▸ Data excerpt
----

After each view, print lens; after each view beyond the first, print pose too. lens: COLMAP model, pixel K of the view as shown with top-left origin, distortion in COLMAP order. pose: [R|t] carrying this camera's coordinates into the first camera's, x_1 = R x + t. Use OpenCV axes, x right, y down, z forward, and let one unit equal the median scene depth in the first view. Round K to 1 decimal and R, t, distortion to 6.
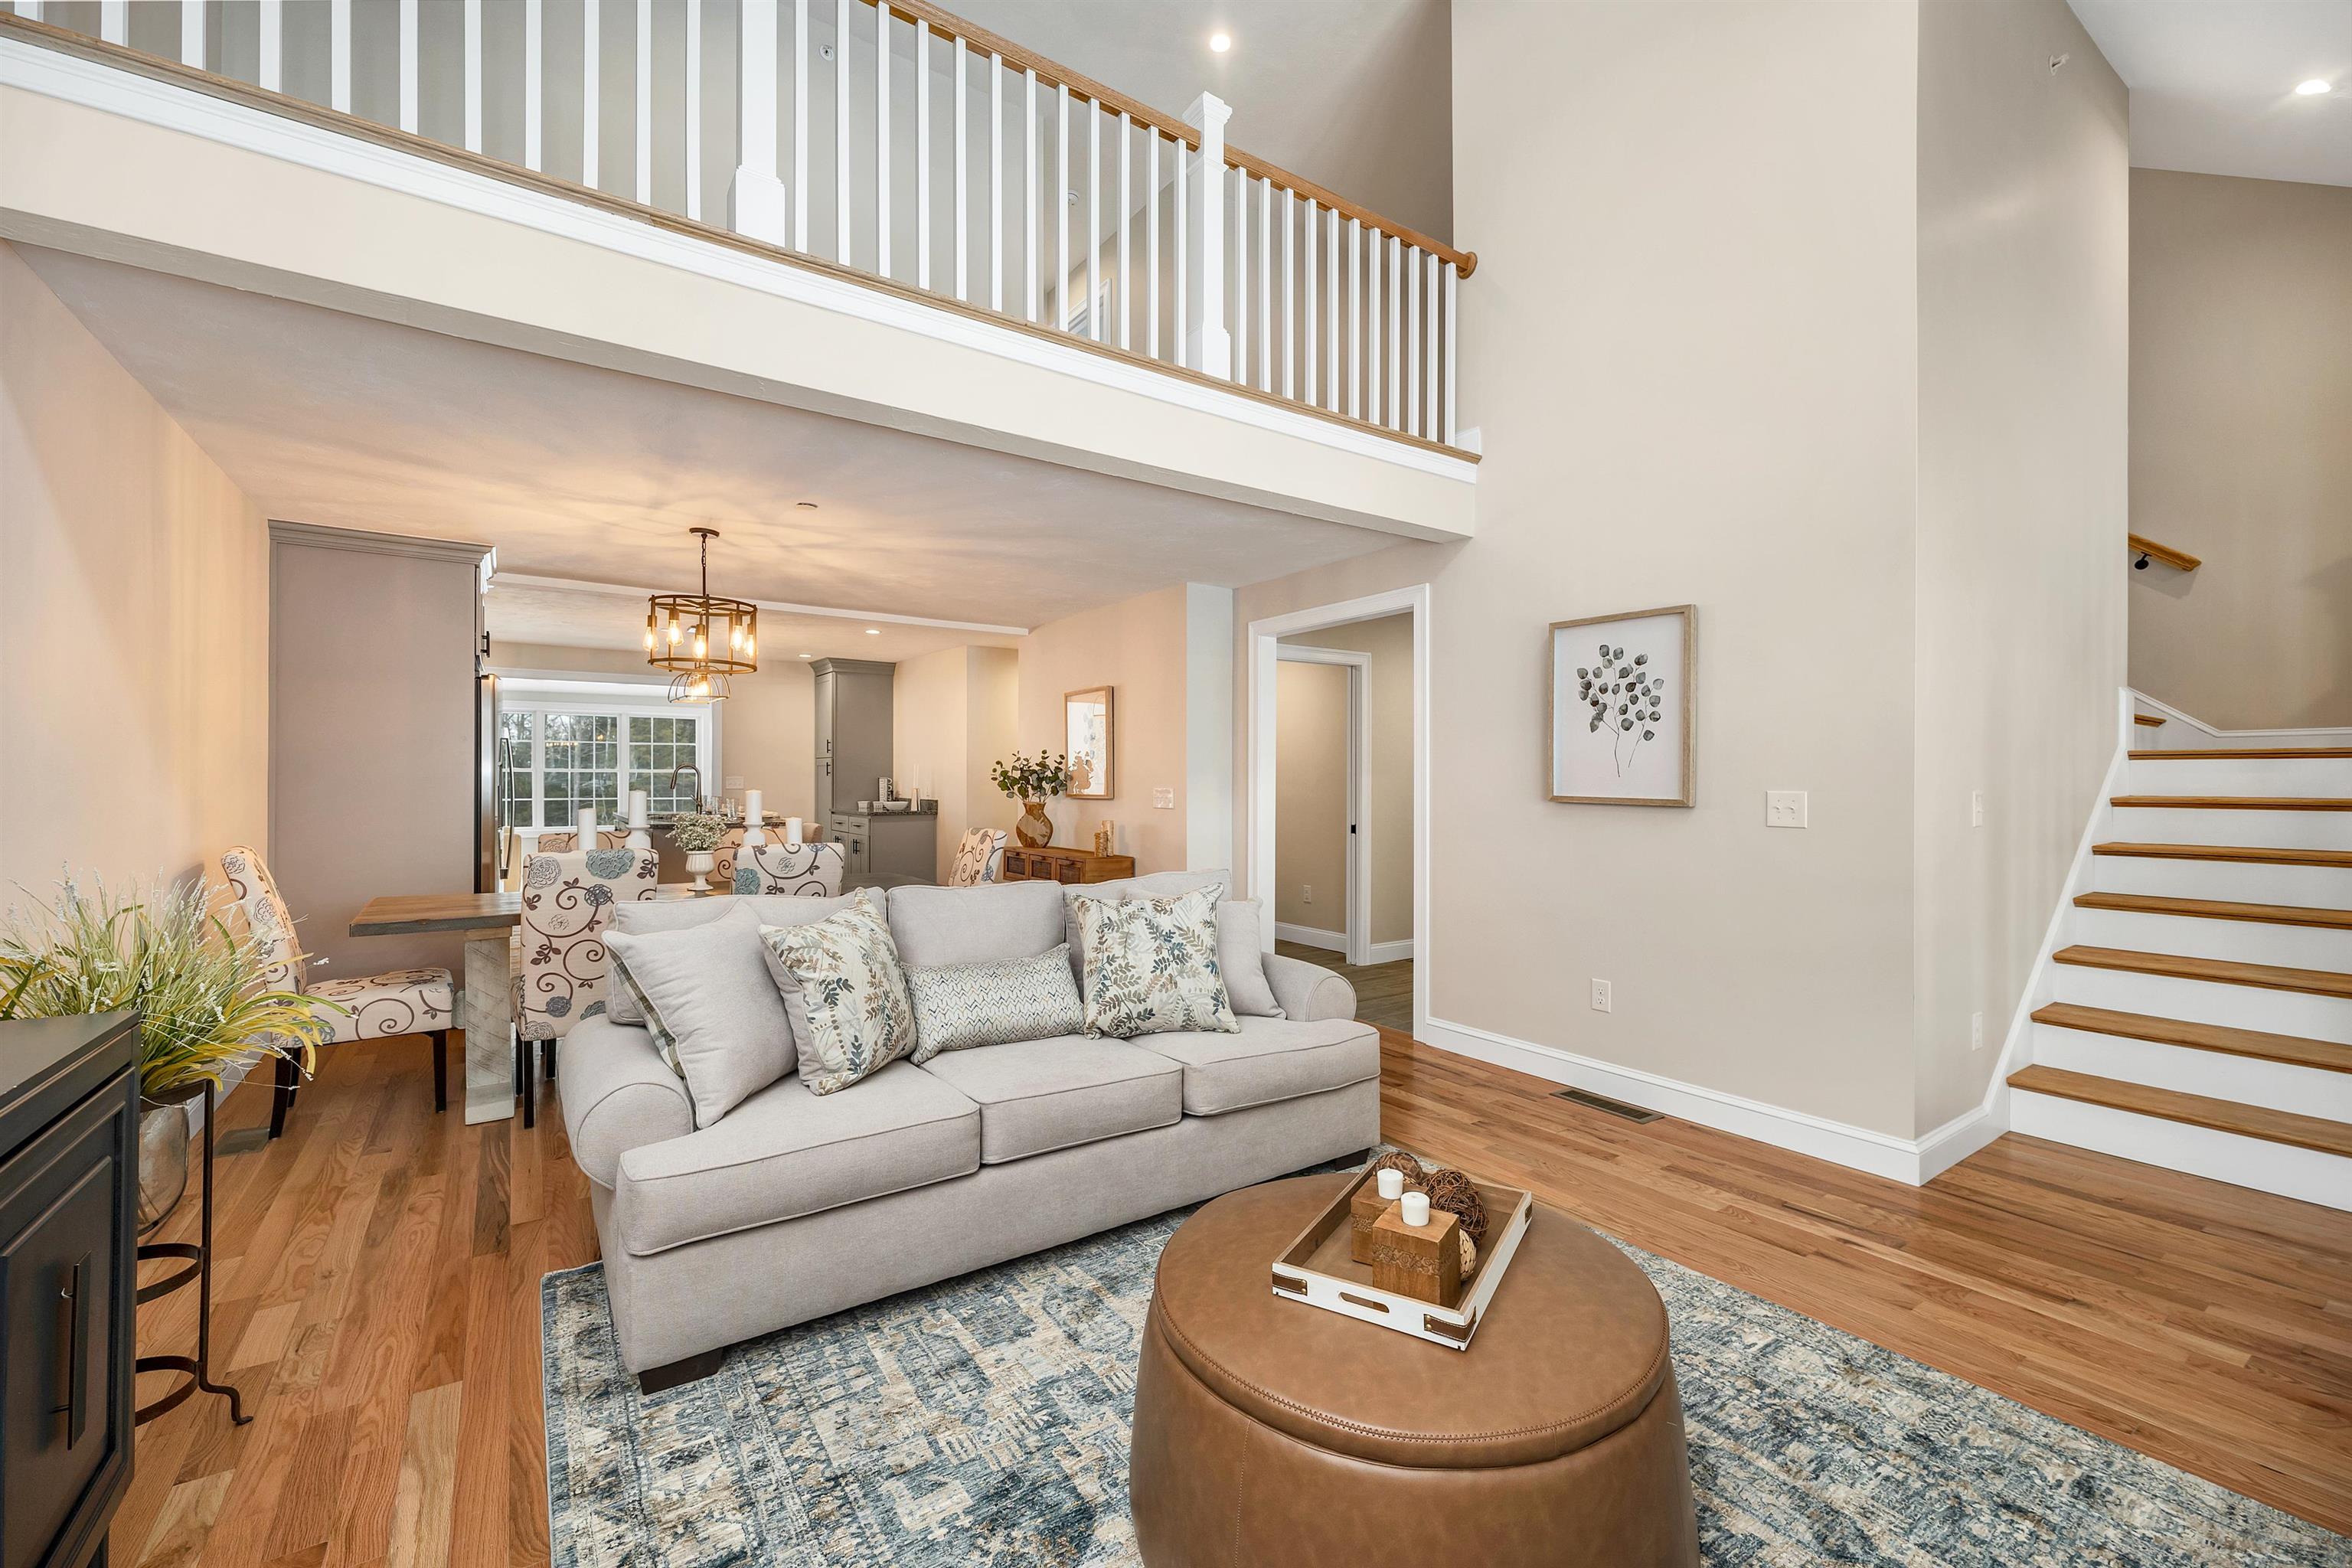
lens RADIAL K [[971.3, 0, 1179.5], [0, 971.3, 779.7], [0, 0, 1]] dist [0.002189, 0.000177]
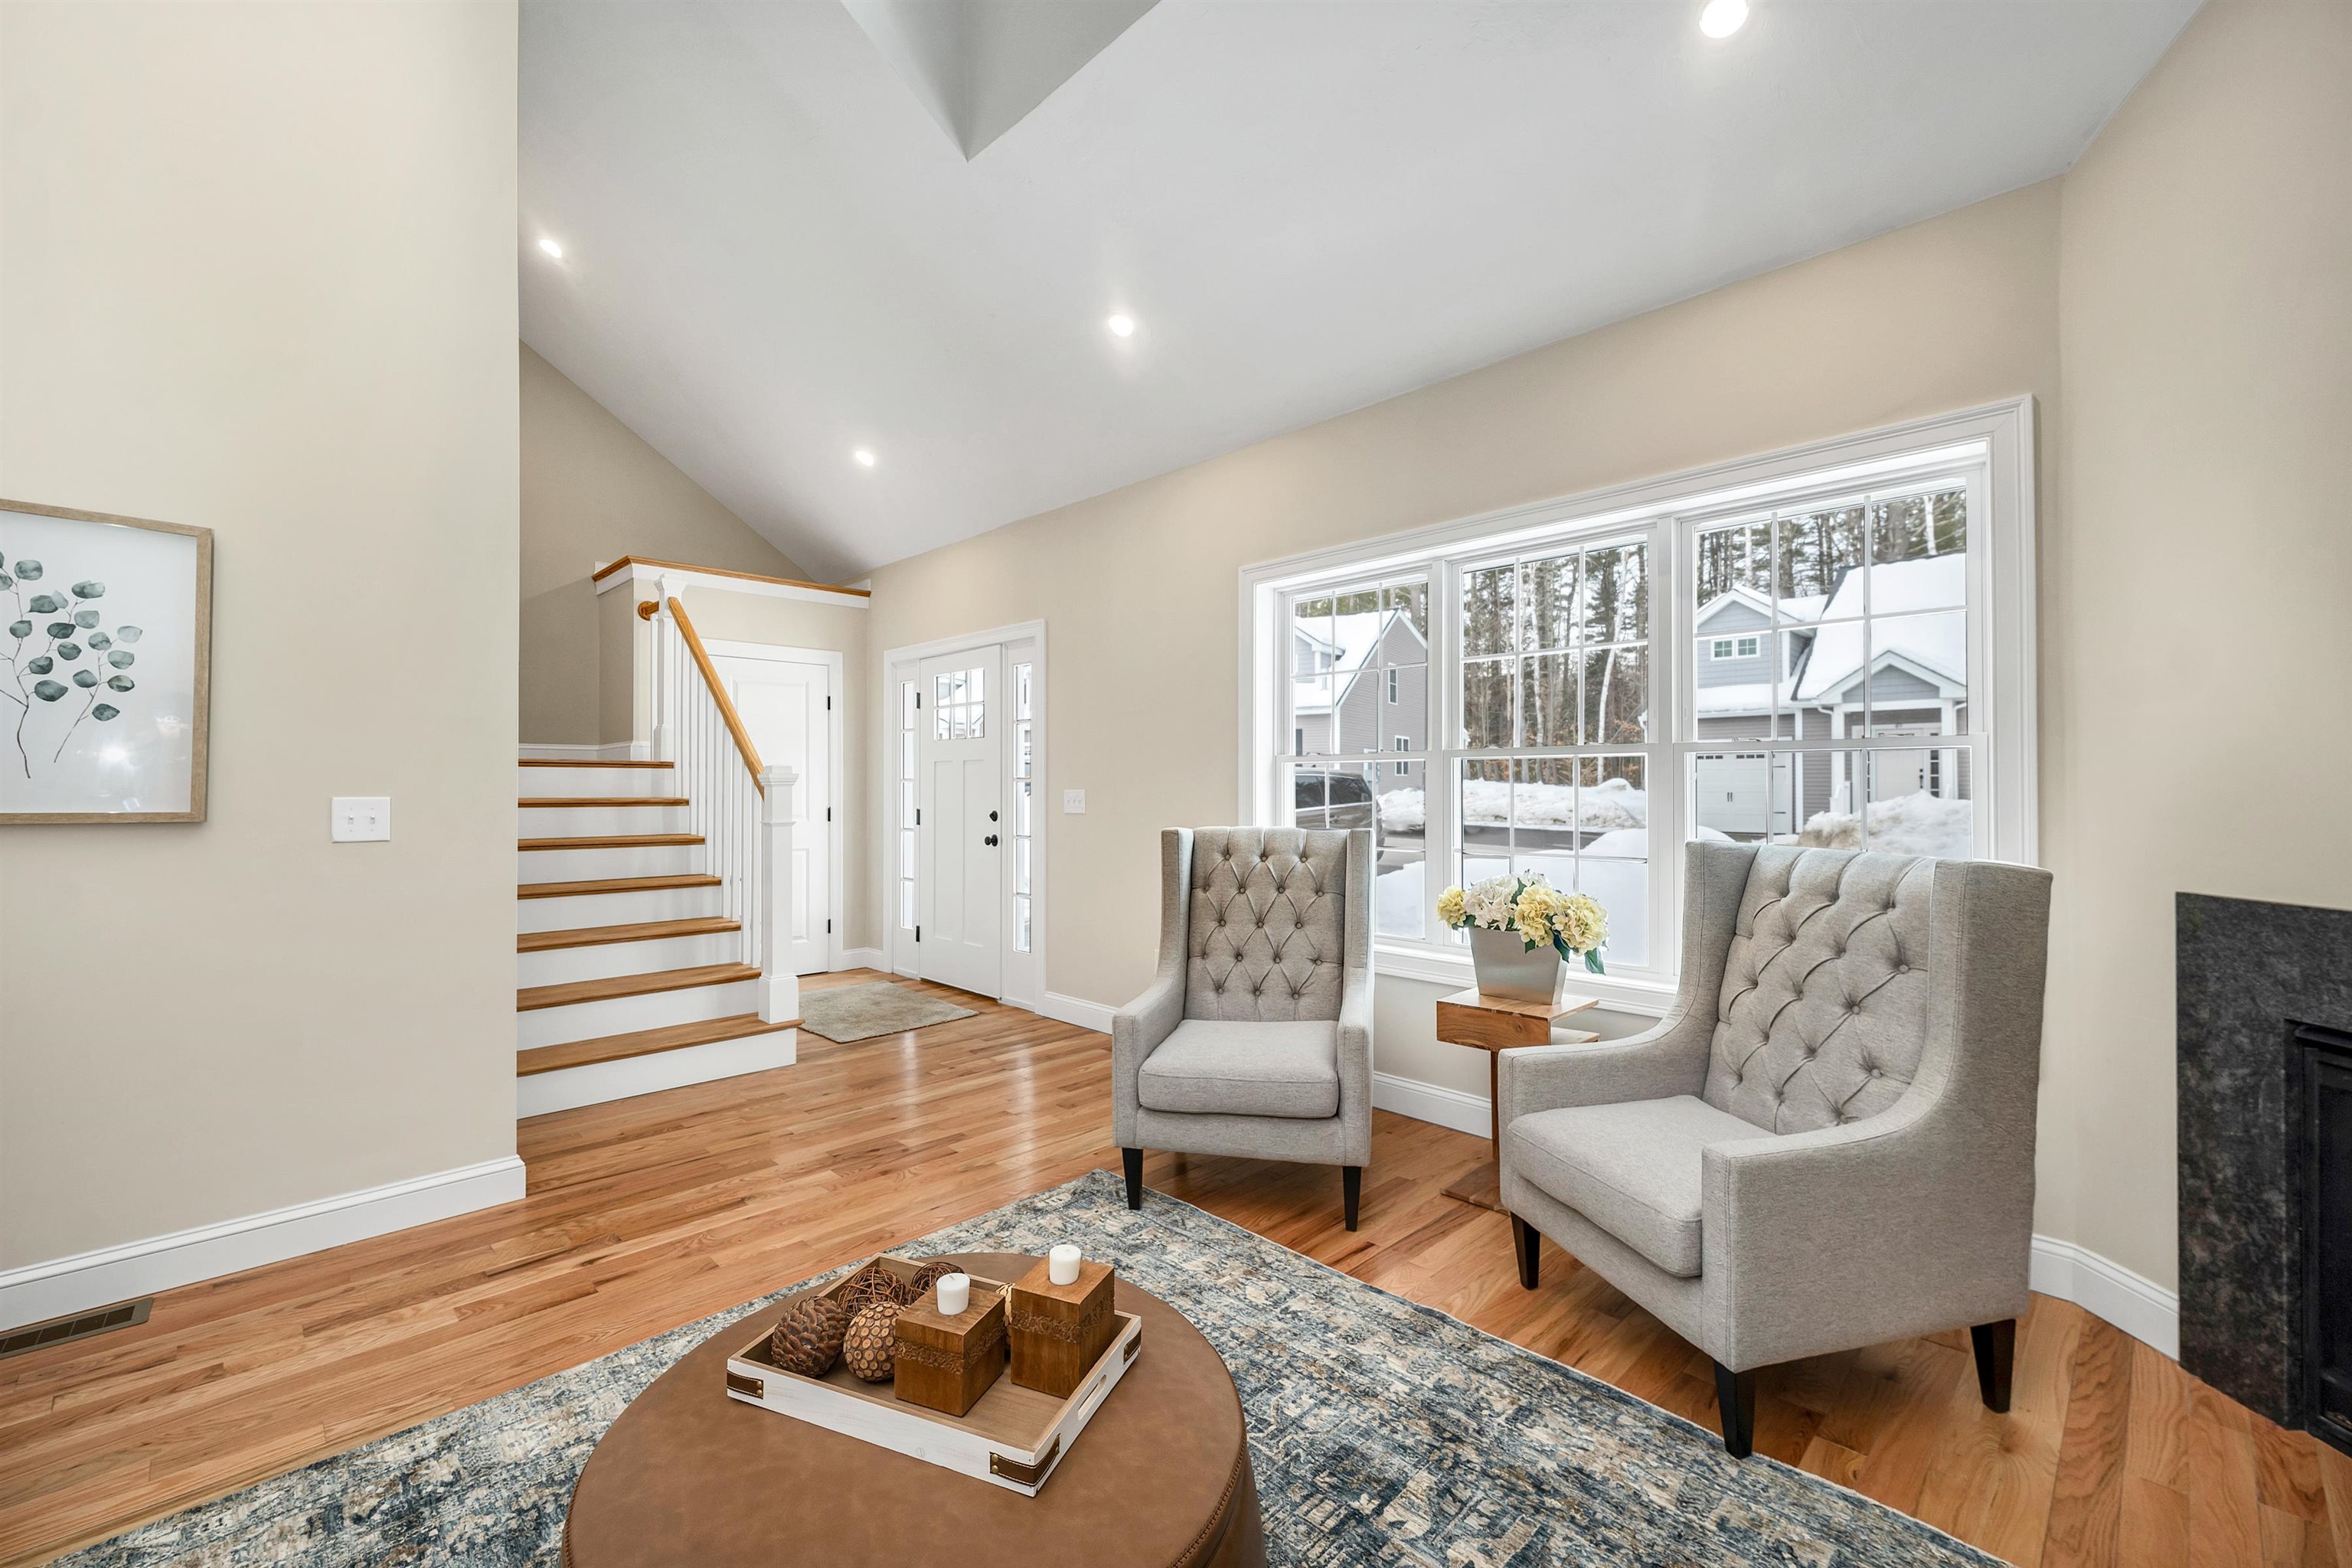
lens RADIAL K [[971.3, 0, 1178.8], [0, 971.3, 783.8], [0, 0, 1]] dist [0.002189, 0.000177]
pose [[-0.181581, 0.001415, 0.983375, -0.280319], [-0.002044, 0.999996, -0.001817, 0.000215], [-0.983374, -0.002340, -0.181578, 0.453780]]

----

▸ Problem description
Leave the images out and give the rest of the data again exactly.

▸ Expected answer
After each view, print lens; after each view beyond the first, print pose too. lens: COLMAP model, pixel K of the view as shown with top-left origin, distortion in COLMAP order. pose: [R|t] carrying this camera's coordinates into the first camera's, x_1 = R x + t. Use OpenCV axes, x right, y down, z forward, and let one unit equal the median scene depth in the first view. Round K to 1 decimal and R, t, distortion to 6.
lens RADIAL K [[971.3, 0, 1179.5], [0, 971.3, 779.7], [0, 0, 1]] dist [0.002189, 0.000177]
lens RADIAL K [[971.3, 0, 1178.8], [0, 971.3, 783.8], [0, 0, 1]] dist [0.002189, 0.000177]
pose [[-0.181581, 0.001415, 0.983375, -0.280319], [-0.002044, 0.999996, -0.001817, 0.000215], [-0.983374, -0.002340, -0.181578, 0.453780]]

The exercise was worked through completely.